Decomposing our non-fatal AHT medical cost estimate, costs averaged $34,750 per survivor in the first 3.5 years post-injury, similar to a New Zealand estimate of US$35,300 based on 44 cases, but the New Zealand estimate excluded physician’s office cost (Friedman et al. 2012). (The online supplement details the New Zealand costs and their conversion to US dollars.) Our estimated lifetime special education costs averaged $123,000 per survivor, well above the New Zealand estimate of USD$39,100. Conversely, our estimated $39,700 per survivor in lifetime child protective and criminal justice services costs is well below the New Zealand estimate of USD$70,200. Most importantly, the New Zealand expenditures of USD$523,300 for adaptive equipment, home modifications, and attendant and home help care largely equate to unmet needs or unmeasured personal expenses in the US system.

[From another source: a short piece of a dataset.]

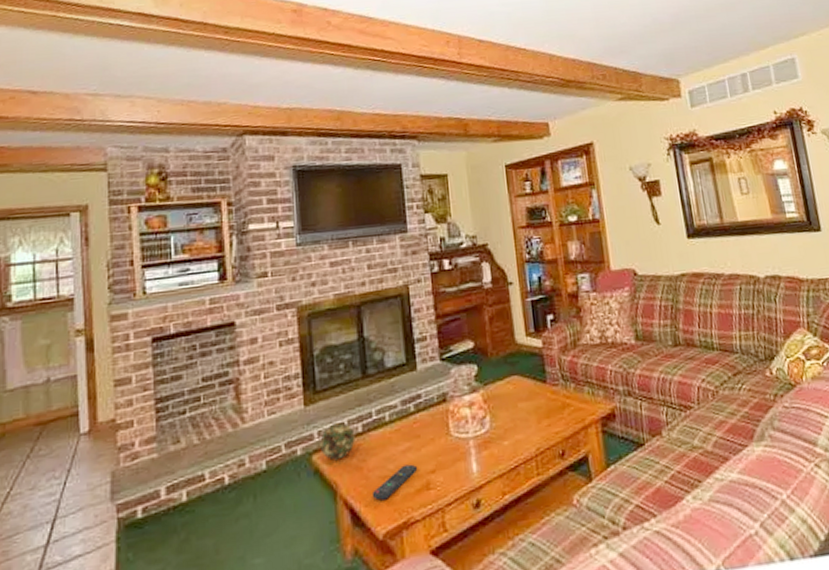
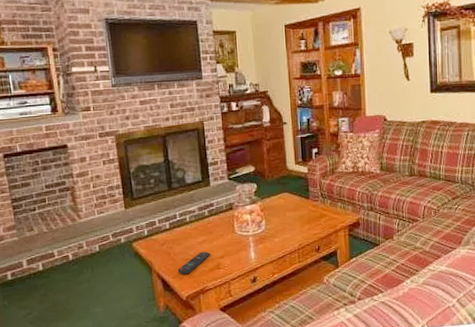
decorative ball: present [320,422,355,460] -> none [138,221,164,247]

This study’s main limitation is its unavoidable reliance on published estimates from convenience samples, notably in the survey to determine DALY loss over time by AHT severity (Miller et al. 2014). Our cost estimates were informed by a previous AHT study that used MarketScan data, a large but non-representative sample of insurance claims (Peterson et al. 2014). It is unclear how well Marketscan identifies AHT cases. Marketscan identifies 1.46 live hospital inpatient discharges for AHT per case treated in the ED and released (or left against medical advice). By comparison, the HCUP National ED Sample identifies 1.68. A third limitation is the modest precision of our estimates of some small costs, notably costs related to perpetrators and adult mental health services. However, those costs represent less than 2% of total costs. We also relied on non-representative survey data from a recent publication, although that study included comparisons with the national incidence datasets used here that suggest the survey captured data about AHT victims who were demographically similar to the overall population of AHT victims (Miller et al. 2014).

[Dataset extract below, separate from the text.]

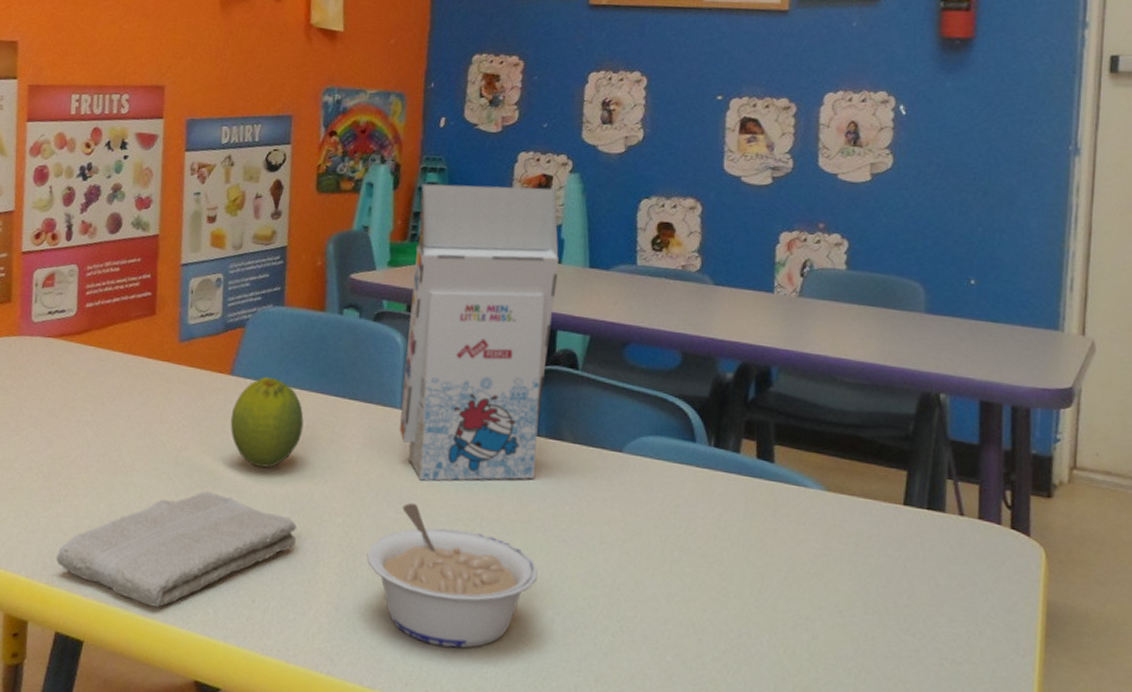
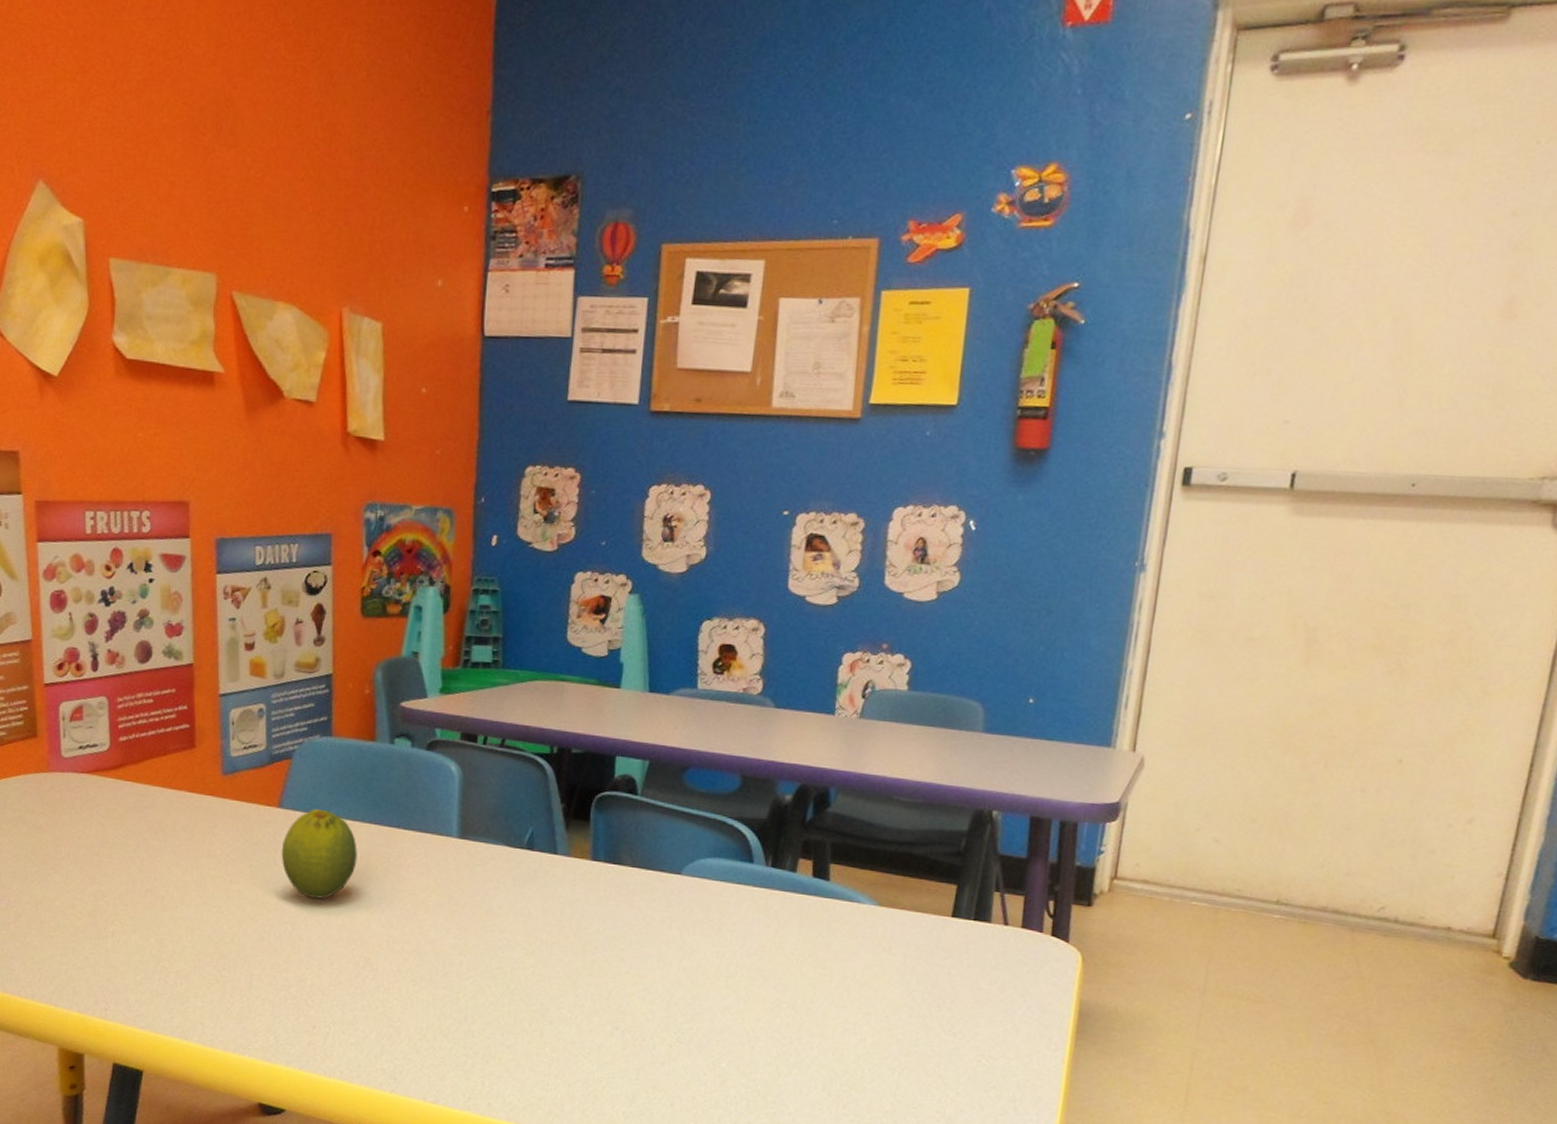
washcloth: present [56,491,297,608] -> none [108,923,355,1037]
legume: present [366,502,538,648] -> none [426,928,597,1063]
gift box: present [399,183,559,481] -> none [455,606,618,908]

Despite limitations, this study provides the first well-founded US estimate of lifetime costs associated with AHT. Total annual costs of AHT are high, about one fifth of the total annual costs associated with the more prevalent problem of underage drinking (Miller et al. 2006). The nation has invested in underage drinking prevention in virtually every school (Ringwalt et al. 2011) and alcohol sales outlet.

If existing prevention programs reduced AHT by as little as 2%, they would yield a net out-of-pocket saving. Perhaps because evidence for the effectiveness of these programs is mixed, sizable numbers of hospitals and pediatricians have not yet adopted them (National Center on Shaken Baby Syndrome (n.d.)). In the absence of more definitive evaluation, this study’s estimates provide limited guidance for future investment decisions. Better effectiveness estimates are needed for both broad prevention messaging and intensive prevention targeting high-risk caregivers. With only 1 in 825 live births resulting in AHT, mounting a well-controlled evaluation of intervention impact unavoidably will be difficult and expensive.

When a child survives AHT, providers and caregivers can anticipate a lifetime of potentially costly and life-threatening care needs. To our knowledge, this analysis provides the first comprehensive US estimates of the likely financial burden and its variation with AHT severity. Future research to refine the estimates might focus on (1) tracking impact on quality of life for a more representative sample of victims and (2) identifying and proactively tracking mild cases and latent ones that are not treated in hospital within 48 h of identification. Data about the number, circumstances, and outlook of the latent cases are especially tenuous.